====== MATERIAL PROVIDED ======

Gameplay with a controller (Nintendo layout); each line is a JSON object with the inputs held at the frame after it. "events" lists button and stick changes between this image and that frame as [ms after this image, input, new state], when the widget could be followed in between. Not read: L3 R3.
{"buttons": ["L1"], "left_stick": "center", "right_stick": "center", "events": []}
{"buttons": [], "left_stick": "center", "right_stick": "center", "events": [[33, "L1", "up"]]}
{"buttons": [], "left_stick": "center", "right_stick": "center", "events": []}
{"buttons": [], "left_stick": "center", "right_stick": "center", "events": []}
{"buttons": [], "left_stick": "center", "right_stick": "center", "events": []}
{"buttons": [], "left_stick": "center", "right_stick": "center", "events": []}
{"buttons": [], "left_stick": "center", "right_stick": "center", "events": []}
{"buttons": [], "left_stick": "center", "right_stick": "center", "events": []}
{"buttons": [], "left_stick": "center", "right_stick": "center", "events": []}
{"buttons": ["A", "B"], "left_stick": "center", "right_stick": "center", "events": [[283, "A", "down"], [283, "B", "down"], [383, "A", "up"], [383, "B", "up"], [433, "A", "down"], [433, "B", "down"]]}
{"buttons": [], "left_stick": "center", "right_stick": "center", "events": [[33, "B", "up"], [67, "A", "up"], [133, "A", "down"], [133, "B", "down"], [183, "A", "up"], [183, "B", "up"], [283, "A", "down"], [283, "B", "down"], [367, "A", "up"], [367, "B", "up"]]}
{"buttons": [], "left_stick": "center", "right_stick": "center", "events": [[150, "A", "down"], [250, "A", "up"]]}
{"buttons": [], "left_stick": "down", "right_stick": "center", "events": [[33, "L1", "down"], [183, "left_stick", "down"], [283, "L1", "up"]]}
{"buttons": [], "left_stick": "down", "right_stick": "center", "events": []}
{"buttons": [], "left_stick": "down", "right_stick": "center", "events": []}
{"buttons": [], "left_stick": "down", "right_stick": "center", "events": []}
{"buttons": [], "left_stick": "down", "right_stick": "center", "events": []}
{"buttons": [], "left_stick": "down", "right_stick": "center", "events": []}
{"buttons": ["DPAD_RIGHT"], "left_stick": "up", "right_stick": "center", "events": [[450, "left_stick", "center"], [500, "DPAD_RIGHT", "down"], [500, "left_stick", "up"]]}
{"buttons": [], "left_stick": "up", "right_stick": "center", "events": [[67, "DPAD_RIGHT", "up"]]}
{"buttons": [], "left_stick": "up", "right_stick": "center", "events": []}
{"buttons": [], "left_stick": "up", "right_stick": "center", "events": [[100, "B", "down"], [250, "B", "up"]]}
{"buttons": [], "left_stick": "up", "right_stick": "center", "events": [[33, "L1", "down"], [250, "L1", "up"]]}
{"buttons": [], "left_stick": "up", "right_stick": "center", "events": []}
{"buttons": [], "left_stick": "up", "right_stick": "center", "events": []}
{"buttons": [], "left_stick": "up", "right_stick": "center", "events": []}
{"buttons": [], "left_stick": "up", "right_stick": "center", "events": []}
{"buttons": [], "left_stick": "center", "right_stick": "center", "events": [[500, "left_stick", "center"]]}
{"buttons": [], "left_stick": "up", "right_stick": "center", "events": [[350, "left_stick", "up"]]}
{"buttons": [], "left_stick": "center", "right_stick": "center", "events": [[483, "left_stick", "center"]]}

======

A complete and exact reproduction of the data is needed.

Gameplay with a controller (Nintendo layout); each line is a JSON object with the inputs held at the frame after it. "events" lists button and stick changes between this image and that frame as [ms after this image, input, new state], when the widget could be followed in between. Not read: L3 R3.
{"buttons": ["L1"], "left_stick": "center", "right_stick": "center", "events": []}
{"buttons": [], "left_stick": "center", "right_stick": "center", "events": [[33, "L1", "up"]]}
{"buttons": [], "left_stick": "center", "right_stick": "center", "events": []}
{"buttons": [], "left_stick": "center", "right_stick": "center", "events": []}
{"buttons": [], "left_stick": "center", "right_stick": "center", "events": []}
{"buttons": [], "left_stick": "center", "right_stick": "center", "events": []}
{"buttons": [], "left_stick": "center", "right_stick": "center", "events": []}
{"buttons": [], "left_stick": "center", "right_stick": "center", "events": []}
{"buttons": [], "left_stick": "center", "right_stick": "center", "events": []}
{"buttons": ["A", "B"], "left_stick": "center", "right_stick": "center", "events": [[283, "A", "down"], [283, "B", "down"], [383, "A", "up"], [383, "B", "up"], [433, "A", "down"], [433, "B", "down"]]}
{"buttons": [], "left_stick": "center", "right_stick": "center", "events": [[33, "B", "up"], [67, "A", "up"], [133, "A", "down"], [133, "B", "down"], [183, "A", "up"], [183, "B", "up"], [283, "A", "down"], [283, "B", "down"], [367, "A", "up"], [367, "B", "up"]]}
{"buttons": [], "left_stick": "center", "right_stick": "center", "events": [[150, "A", "down"], [250, "A", "up"]]}
{"buttons": [], "left_stick": "down", "right_stick": "center", "events": [[33, "L1", "down"], [183, "left_stick", "down"], [283, "L1", "up"]]}
{"buttons": [], "left_stick": "down", "right_stick": "center", "events": []}
{"buttons": [], "left_stick": "down", "right_stick": "center", "events": []}
{"buttons": [], "left_stick": "down", "right_stick": "center", "events": []}
{"buttons": [], "left_stick": "down", "right_stick": "center", "events": []}
{"buttons": [], "left_stick": "down", "right_stick": "center", "events": []}
{"buttons": ["DPAD_RIGHT"], "left_stick": "up", "right_stick": "center", "events": [[450, "left_stick", "center"], [500, "DPAD_RIGHT", "down"], [500, "left_stick", "up"]]}
{"buttons": [], "left_stick": "up", "right_stick": "center", "events": [[67, "DPAD_RIGHT", "up"]]}
{"buttons": [], "left_stick": "up", "right_stick": "center", "events": []}
{"buttons": [], "left_stick": "up", "right_stick": "center", "events": [[100, "B", "down"], [250, "B", "up"]]}
{"buttons": [], "left_stick": "up", "right_stick": "center", "events": [[33, "L1", "down"], [250, "L1", "up"]]}
{"buttons": [], "left_stick": "up", "right_stick": "center", "events": []}
{"buttons": [], "left_stick": "up", "right_stick": "center", "events": []}
{"buttons": [], "left_stick": "up", "right_stick": "center", "events": []}
{"buttons": [], "left_stick": "up", "right_stick": "center", "events": []}
{"buttons": [], "left_stick": "center", "right_stick": "center", "events": [[500, "left_stick", "center"]]}
{"buttons": [], "left_stick": "up", "right_stick": "center", "events": [[350, "left_stick", "up"]]}
{"buttons": [], "left_stick": "center", "right_stick": "center", "events": [[483, "left_stick", "center"]]}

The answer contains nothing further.